Corpus Christi
Genesis 14:18-20; I Corinthians
11:23-26; Luke 9:1, b-17
"I Am With You"
by Br. Mark Orcutt, O.S.B.
The Solemnity of the
Body and Blood of Christ is not just a memorial of an
historical event which took place some 2000 years ago at the
Last Supper but it reminds us of the ever-present Jesus
living among us. We can honestly say He has not left
us orphans, but desired to remain forever with us in the
fullness of His humanity and His divinity. In the
Eucharist Jesus is really Emmanuel, God with us.

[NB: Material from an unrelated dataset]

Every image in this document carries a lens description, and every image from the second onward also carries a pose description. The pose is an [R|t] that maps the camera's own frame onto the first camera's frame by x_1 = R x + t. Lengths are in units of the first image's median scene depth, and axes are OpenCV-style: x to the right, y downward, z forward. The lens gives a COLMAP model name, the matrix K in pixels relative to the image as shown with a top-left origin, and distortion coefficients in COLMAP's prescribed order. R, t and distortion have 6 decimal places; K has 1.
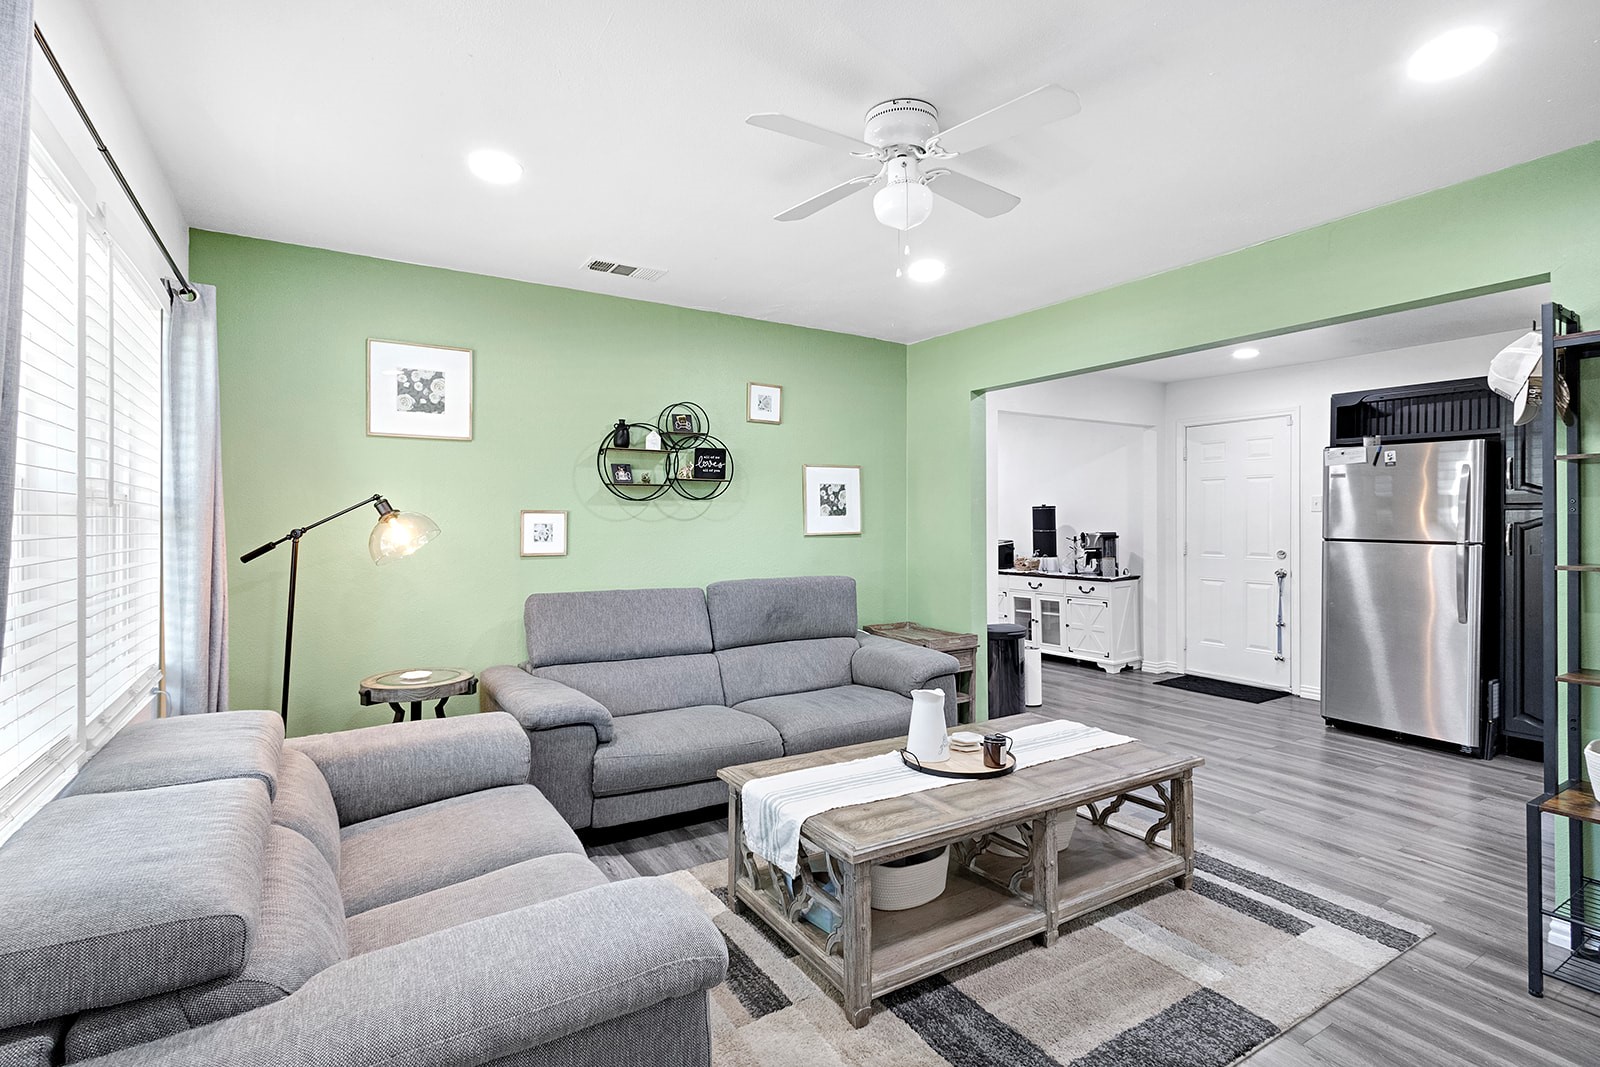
lens RADIAL K [[758.6, 0, 810.3], [0, 758.6, 522.1], [0, 0, 1]] dist [0.009847, -0.003901]
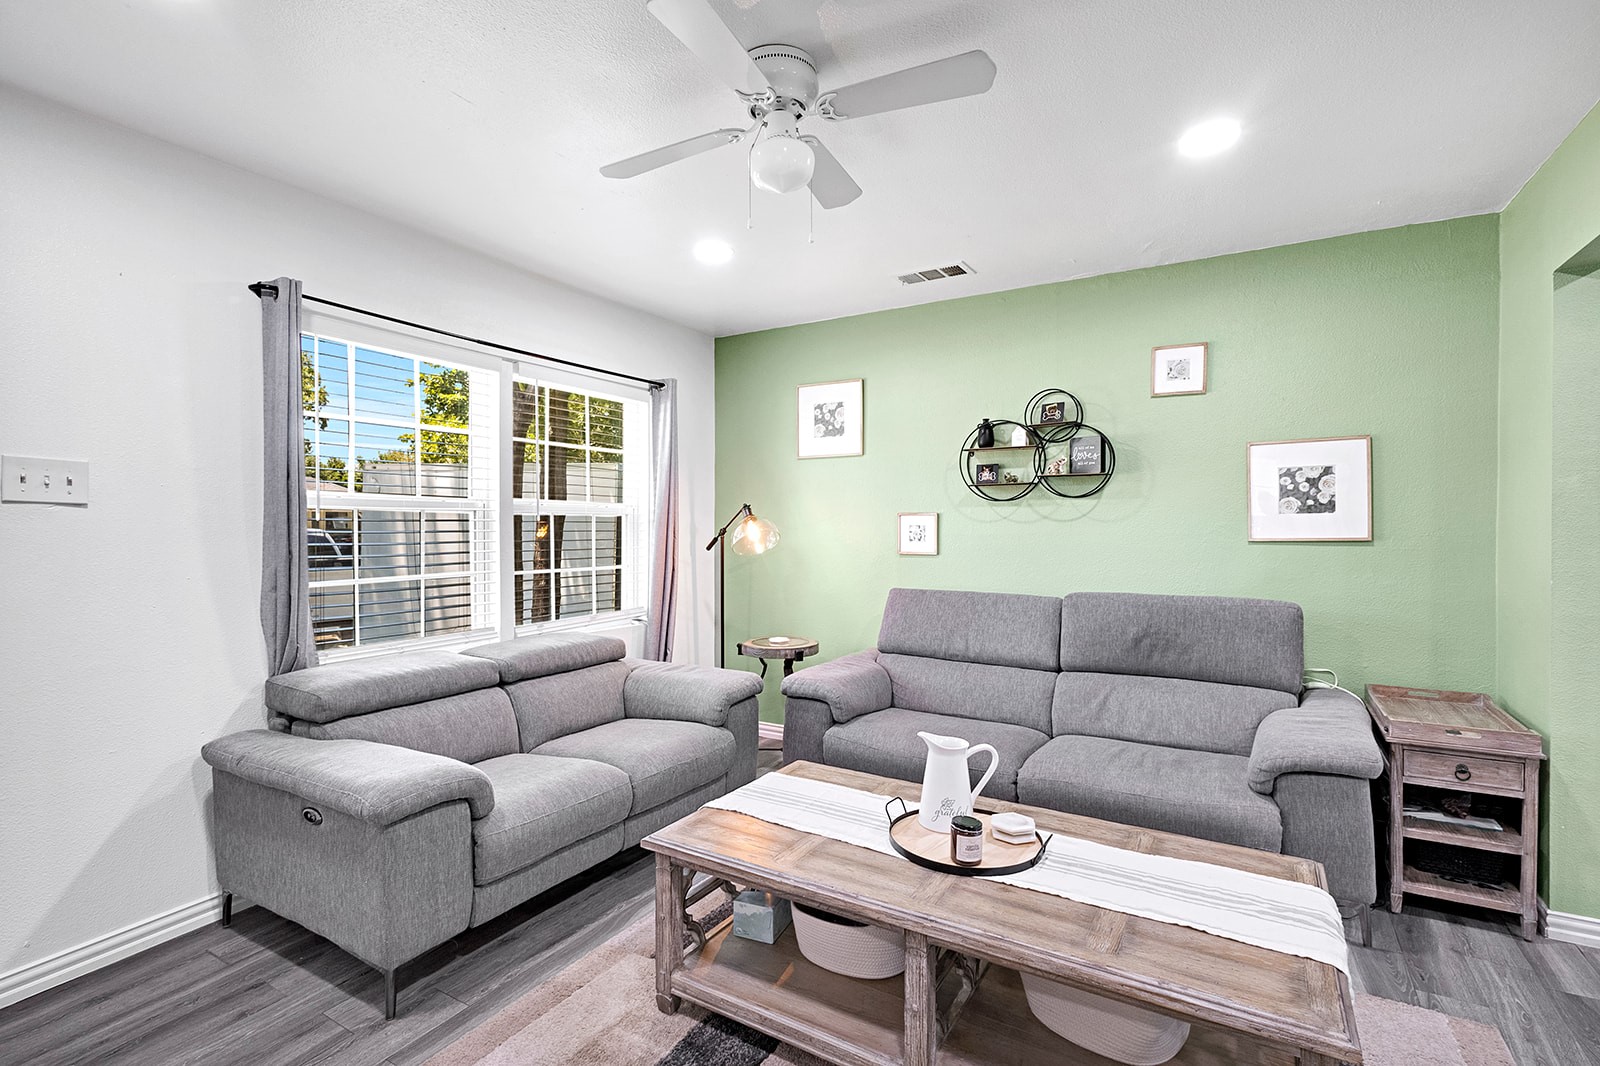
lens RADIAL K [[758.6, 0, 806.8], [0, 758.6, 534.9], [0, 0, 1]] dist [0.009847, -0.003901]
pose [[0.450779, 0.010847, -0.892570, 0.521186], [0.001471, 0.999916, 0.012895, 0.001847], [0.892634, -0.007125, 0.450725, 0.348129]]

The Eucharist is not only Jesus
really living among us but it is Jesus become our
Sustenance. Our second reading today speaks of this
when relating the institution of the Sacrament, Jesus “took
bread, and giving thanks, broke it, and said, ‘Take ye and
eat for this is My Body’”. Jesus made Himself our food
in order to assimilate us to Himself, to make us live His
life, to make us live in Him as He Himself lives in His
Father. The Eucharist is the sacrament of unification
and at the same time is the clearest and most convincing
proof that God calls us, pleads with us, to come into
intimate union with Himself.
The Father was not satisfied with
giving us His only Son to suffer and die for us in the
flesh. He wished for Him to remain with us forever,
preserving His real presence and His sacrifice in the
Eucharist. The Eucharist makes the presence of Jesus
permanent. In the consecrated Host we find the same Jesus
Mary brought into the world wrapped in swaddling clothes,
who sweat blood, received the kiss of a traitor, died on the
Cross and rose from the dead for us. Jesus is present in the
Eucharist with all His divinity and all His humanity.
He is not a passive object for our adoration; He is
living. He sees us, listens to our prayers and answers
them with His graces. As Jesus, disguised as a
traveler, on the road to Emmaus taught the disciples, He,
under the Eucharistic veil illumines our souls with His
love.
Jesus is there in the consecrated
Host, true God and true Man; as He became incarnate for us,
so for us too, He has hidden Himself under the Sacred
Species. There He waits for us, longs for us, is
always ready to welcome and listen to us. We always
have need of contact with Jesus and we find Him present in
the Eucharist. Here on earth we are never closer to
Him than we are in the presence of the Blessed Sacrament.
O Jesus, You are always with us,
yesterday, today and forever; always the same in eternity by
the unchanging of Your divine Person; always the same in
time by the Sacrament of the Eucharist.